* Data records
>>>>>
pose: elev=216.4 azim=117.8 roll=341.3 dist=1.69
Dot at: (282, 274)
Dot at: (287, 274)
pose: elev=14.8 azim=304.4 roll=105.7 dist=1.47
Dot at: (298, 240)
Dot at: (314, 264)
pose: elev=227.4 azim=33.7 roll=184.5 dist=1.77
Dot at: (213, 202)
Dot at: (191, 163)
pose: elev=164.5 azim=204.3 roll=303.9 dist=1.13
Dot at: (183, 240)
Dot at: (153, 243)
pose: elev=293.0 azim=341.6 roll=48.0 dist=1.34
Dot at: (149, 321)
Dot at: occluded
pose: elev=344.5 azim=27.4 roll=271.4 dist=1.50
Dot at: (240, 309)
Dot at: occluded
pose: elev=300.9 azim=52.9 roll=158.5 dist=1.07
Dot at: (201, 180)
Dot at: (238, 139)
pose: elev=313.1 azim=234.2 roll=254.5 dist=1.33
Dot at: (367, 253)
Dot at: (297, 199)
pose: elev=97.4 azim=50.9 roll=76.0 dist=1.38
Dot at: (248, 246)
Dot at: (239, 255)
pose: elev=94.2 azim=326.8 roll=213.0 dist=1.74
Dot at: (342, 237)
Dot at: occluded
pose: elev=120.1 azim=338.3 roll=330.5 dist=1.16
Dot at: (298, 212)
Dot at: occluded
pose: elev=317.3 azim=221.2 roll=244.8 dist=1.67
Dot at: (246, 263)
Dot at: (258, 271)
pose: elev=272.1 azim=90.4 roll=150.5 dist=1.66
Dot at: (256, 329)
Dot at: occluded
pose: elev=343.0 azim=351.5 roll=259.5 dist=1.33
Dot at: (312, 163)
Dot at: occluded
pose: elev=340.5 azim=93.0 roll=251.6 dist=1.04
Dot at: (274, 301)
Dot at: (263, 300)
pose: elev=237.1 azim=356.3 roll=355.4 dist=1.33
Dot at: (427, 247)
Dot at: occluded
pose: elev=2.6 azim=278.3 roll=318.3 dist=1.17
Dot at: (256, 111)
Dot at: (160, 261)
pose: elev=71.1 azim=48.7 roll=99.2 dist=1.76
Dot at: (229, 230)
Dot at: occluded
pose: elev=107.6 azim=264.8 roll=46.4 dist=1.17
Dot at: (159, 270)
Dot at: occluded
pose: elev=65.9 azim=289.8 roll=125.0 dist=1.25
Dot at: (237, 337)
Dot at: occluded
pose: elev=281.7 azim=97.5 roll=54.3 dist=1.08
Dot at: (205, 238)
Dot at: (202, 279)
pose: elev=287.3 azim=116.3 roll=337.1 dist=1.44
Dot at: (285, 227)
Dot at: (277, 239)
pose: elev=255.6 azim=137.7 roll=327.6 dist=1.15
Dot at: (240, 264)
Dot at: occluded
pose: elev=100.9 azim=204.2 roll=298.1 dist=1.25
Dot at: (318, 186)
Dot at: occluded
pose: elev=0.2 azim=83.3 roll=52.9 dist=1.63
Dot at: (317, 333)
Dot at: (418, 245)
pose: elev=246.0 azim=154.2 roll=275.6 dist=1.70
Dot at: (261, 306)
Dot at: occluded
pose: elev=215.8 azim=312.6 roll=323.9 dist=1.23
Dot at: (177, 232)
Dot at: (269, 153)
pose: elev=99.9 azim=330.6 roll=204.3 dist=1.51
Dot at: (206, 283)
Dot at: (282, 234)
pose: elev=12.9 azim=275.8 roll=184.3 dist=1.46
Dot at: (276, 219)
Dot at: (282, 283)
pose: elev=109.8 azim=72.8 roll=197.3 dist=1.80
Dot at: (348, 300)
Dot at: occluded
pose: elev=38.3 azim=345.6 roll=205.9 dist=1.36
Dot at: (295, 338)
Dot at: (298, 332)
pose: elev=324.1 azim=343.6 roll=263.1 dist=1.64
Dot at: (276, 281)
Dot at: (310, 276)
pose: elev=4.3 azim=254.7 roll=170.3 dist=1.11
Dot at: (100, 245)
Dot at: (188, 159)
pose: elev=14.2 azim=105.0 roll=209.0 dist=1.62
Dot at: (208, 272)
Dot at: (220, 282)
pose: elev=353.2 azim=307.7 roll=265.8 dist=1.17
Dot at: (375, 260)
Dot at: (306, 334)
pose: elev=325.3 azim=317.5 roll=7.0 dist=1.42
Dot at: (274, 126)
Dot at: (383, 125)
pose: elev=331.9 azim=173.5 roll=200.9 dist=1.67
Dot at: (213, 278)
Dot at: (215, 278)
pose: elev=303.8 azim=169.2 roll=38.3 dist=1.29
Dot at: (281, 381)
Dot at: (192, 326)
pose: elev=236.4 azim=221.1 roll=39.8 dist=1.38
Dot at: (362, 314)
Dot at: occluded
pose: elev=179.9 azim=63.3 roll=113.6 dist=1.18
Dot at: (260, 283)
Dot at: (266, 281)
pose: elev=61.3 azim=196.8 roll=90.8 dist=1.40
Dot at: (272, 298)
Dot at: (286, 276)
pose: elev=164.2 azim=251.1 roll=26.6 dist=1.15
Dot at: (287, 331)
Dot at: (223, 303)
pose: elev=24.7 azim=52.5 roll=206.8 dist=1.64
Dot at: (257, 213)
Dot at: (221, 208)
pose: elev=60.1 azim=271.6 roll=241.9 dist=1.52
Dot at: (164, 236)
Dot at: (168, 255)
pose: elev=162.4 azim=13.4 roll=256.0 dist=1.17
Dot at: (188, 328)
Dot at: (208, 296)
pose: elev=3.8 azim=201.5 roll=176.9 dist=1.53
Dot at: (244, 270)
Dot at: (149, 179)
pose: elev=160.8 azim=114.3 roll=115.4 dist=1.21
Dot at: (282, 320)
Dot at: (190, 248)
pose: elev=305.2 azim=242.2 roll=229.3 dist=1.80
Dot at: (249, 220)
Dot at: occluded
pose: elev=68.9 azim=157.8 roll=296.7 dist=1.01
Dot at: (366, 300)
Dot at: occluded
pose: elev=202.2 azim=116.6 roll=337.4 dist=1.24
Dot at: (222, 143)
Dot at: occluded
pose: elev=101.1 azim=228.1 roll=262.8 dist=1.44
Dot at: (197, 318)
<<<<<
Transcribe the entries from the line containing "pose: elev=100.9 azim=204.2" through the line containing "Dot at: (192, 326)", inclusive.

pose: elev=100.9 azim=204.2 roll=298.1 dist=1.25
Dot at: (318, 186)
Dot at: occluded
pose: elev=0.2 azim=83.3 roll=52.9 dist=1.63
Dot at: (317, 333)
Dot at: (418, 245)
pose: elev=246.0 azim=154.2 roll=275.6 dist=1.70
Dot at: (261, 306)
Dot at: occluded
pose: elev=215.8 azim=312.6 roll=323.9 dist=1.23
Dot at: (177, 232)
Dot at: (269, 153)
pose: elev=99.9 azim=330.6 roll=204.3 dist=1.51
Dot at: (206, 283)
Dot at: (282, 234)
pose: elev=12.9 azim=275.8 roll=184.3 dist=1.46
Dot at: (276, 219)
Dot at: (282, 283)
pose: elev=109.8 azim=72.8 roll=197.3 dist=1.80
Dot at: (348, 300)
Dot at: occluded
pose: elev=38.3 azim=345.6 roll=205.9 dist=1.36
Dot at: (295, 338)
Dot at: (298, 332)
pose: elev=324.1 azim=343.6 roll=263.1 dist=1.64
Dot at: (276, 281)
Dot at: (310, 276)
pose: elev=4.3 azim=254.7 roll=170.3 dist=1.11
Dot at: (100, 245)
Dot at: (188, 159)
pose: elev=14.2 azim=105.0 roll=209.0 dist=1.62
Dot at: (208, 272)
Dot at: (220, 282)
pose: elev=353.2 azim=307.7 roll=265.8 dist=1.17
Dot at: (375, 260)
Dot at: (306, 334)
pose: elev=325.3 azim=317.5 roll=7.0 dist=1.42
Dot at: (274, 126)
Dot at: (383, 125)
pose: elev=331.9 azim=173.5 roll=200.9 dist=1.67
Dot at: (213, 278)
Dot at: (215, 278)
pose: elev=303.8 azim=169.2 roll=38.3 dist=1.29
Dot at: (281, 381)
Dot at: (192, 326)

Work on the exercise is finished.